Objet de débats récurrents, la liberté d'expression des militaires se trouve de nouveau mise en cause à la suite d'une série d'événements récents : ici, un général en activité est sanctionné pour la publication d'un ouvrage dérangeant, là, un général en deuxième section est placé hors-cadre pour sa participation à une manifestation, ailleurs, un ancien premier ministre déclare qu'un « militaire doit fermer sa gueule ou s'en aller »3 tandis qu'un sénateur invite le CEMA à imposer le silence à ses généraux. Lequel CEMA se trouve, à son tour, mis en cause pour avoir donné son avis sur l'effort financier à faire au profit de la défense 4...

A l'évidence, le principe même de la prise de parole par des militaires est malvenu et le sacro-saint devoir de réserve est invoqué dès que le sujet abordé sort peu ou prou de la bien-pensance réglementaire. Parallèlement, le Parlement, sous la pression de la Cour européenne des droits de l'homme (CEDH), a autorisé la création d'Associations professionnelles nationales de militaires (APNM)5, porteuses, a priori, de plus grandes libertés pour les militaires. Qu'en est-il exactement et que peut-on attendre de ces APNM dans le domaine de la liberté d'expression ? Avant de répondre à cette question, il convient de distinguer deux formes de prises de parole bien distinctes : celle qui s'exprime « en interne » et s'adresse à la hiérarchie pour l'informer d'une situation à laquelle elle peut généralement remédier et celle adressée « à l'extérieur », qui se veut porteuse d'un message au monde politique ou à l'opinion publique.

La médiatisation – voire l'instrumentalisation - des opinions émises par des militaires par voie de presse, sur les ondes radio ou à la télévision, occulte aux yeux du grand public une des formes de communication les plus importantes pour la communauté militaire : celle qui, en interne, peut être assimilable à un « dialogue social ». Elle concerne, au niveau le plus modeste - celui du régiment, du bâtiment ou de la base aérienne - les problèmes de vie courante auxquels se heurte toute communauté. Elle consiste, le plus souvent, à traiter de questions domestiques comme le fonctionnement de l'ordinaire, les tours de service ou l'organisation des loisirs au sein de la garnison. L'existence de commissions spécialisées permet généralement d'apporter des réponses satisfaisantes à ce genre de problèmes. Dans ces commissions, la liberté de parole est totale bien qu'on ne puisse écarter le risque d'une autocensure par crainte de déplaire à l'autorité. A l'expérience, ce risque se révèle marginal. On peut donc parler d'une authentique liberté d'expression dans les instances de concertation dites du 2ème niveau6 , c’est-à-dire celles dont tous les membres appartiennent à la même formation.

- [QUESTIONS À TRAITER]
1. Pour chacune des affirmations ci-dessous, indiquez par oui ou par non si elle concorde avec l'extrait sur la liberté d'expression des militaires, en citant mot pour mot le passage qui tranche. (a) Le Parlement a autorisé la création des APNM sous la pression de la Cour européenne des droits de l'homme. (b) À l'expérience, le risque d'autocensure dans les commissions se révèle important. (c) Les instances de concertation du 2ème niveau réunissent des membres issus de formations différentes.
2. Traduisez en anglais la phrase suivante de l'extrait sur la liberté d'expression des militaires : « L'existence de commissions spécialisées permet généralement d'apporter des réponses satisfaisantes à ce genre de problèmes. »
3. Poursuivez l'extrait sur la liberté d'expression des militaires en reprenant immédiatement après sa dernière phrase.

- [DONNÉES SOURCES]
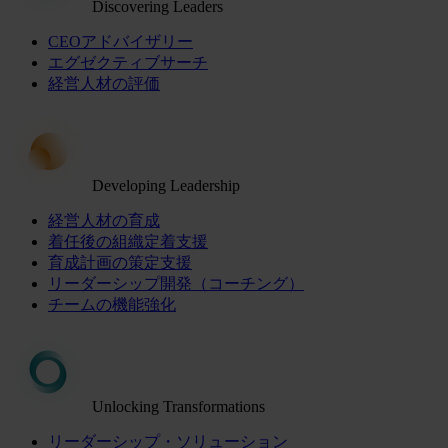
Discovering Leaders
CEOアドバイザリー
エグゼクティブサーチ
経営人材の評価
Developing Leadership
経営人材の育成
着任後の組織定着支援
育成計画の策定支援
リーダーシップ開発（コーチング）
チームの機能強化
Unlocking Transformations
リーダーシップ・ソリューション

---

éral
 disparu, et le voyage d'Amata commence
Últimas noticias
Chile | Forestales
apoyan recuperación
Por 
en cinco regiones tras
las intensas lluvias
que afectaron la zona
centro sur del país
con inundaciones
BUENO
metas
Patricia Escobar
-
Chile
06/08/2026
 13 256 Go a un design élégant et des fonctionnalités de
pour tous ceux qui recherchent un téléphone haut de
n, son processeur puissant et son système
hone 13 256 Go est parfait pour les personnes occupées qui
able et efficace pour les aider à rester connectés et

* * *

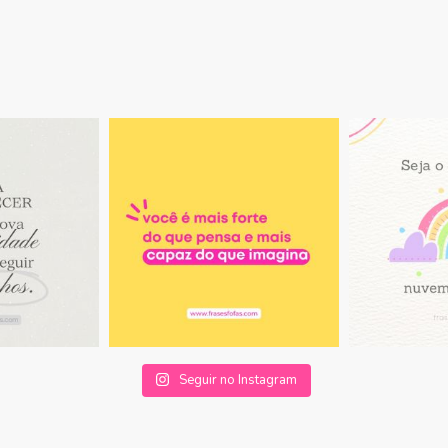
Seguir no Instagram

- [RÉPONSES]
1.
(a) Oui : « le Parlement, sous la pression de la Cour européenne des droits de l'homme (CEDH), a autorisé la création d'Associations professionnelles nationales de militaires (APNM) ».
(b) Non : « A l'expérience, ce risque se révèle marginal. »
(c) Non : « celles dont tous les membres appartiennent à la même formation ».

2. The existence of specialized committees generally makes it possible to provide satisfactory answers to problems of this kind.

3.
Les vraies difficultés apparaissent lorsque les problèmes à résoudre appellent des réponses qui sortent du cadre strict de la formation d'appartenance : par exemple, lorsqu'il s'agit d'acquérir de nouveaux droits, de modifier le statut d'une catégorie de personnels ou d'attribuer des bonifications au titre d'une spécialité. La décision dépasse alors le niveau du commandement local ou régional et nécessite d'en appeler à la décision du chef d'état-major de l'armée concernée ou celle du ministre lui-même.

Dans ce cas, il est prévu de saisir le Conseil de la fonction militaire de l'armée concernée (CFM) ou le Conseil supérieur de la fonction militaire (CSFM) au niveau du ministre. Ces deux conseils constituent les instances de 1er degré. Sans entrer dans le détail de la composition et du fonctionnement du CSFM, il est important de savoir que c'est seulement à ce stade que les APNM apparaissent et qu'elles peuvent se faire entendre.

En effet, le CSFM, récemment réformé, compte désormais 61 membres7, dont 42 représentants des différentes catégories de personnel des armées, des services et de la gendarmerie, seize représentants des APNM et trois représentants des associations de retraités8. Dans l'attente de la première réunion à laquelle participeront des APNM, il est difficile de préjuger de leur attitude et du poids de leur avis dans les décisions du ministre. Une chose paraît toutefois certaine : elles feront souffler un vent nouveau sur le CSFM dans la mesure où leurs représentants seront porteurs de la voix d’une concertation inter-grades, interarmées et interservices. A ce titre, ils s'exprimeront plus librement devant le ministre et pourront présenter des propositions plus audacieuses. La liberté d'expression collective dans les instances officielles devrait donc en sortir renforcée.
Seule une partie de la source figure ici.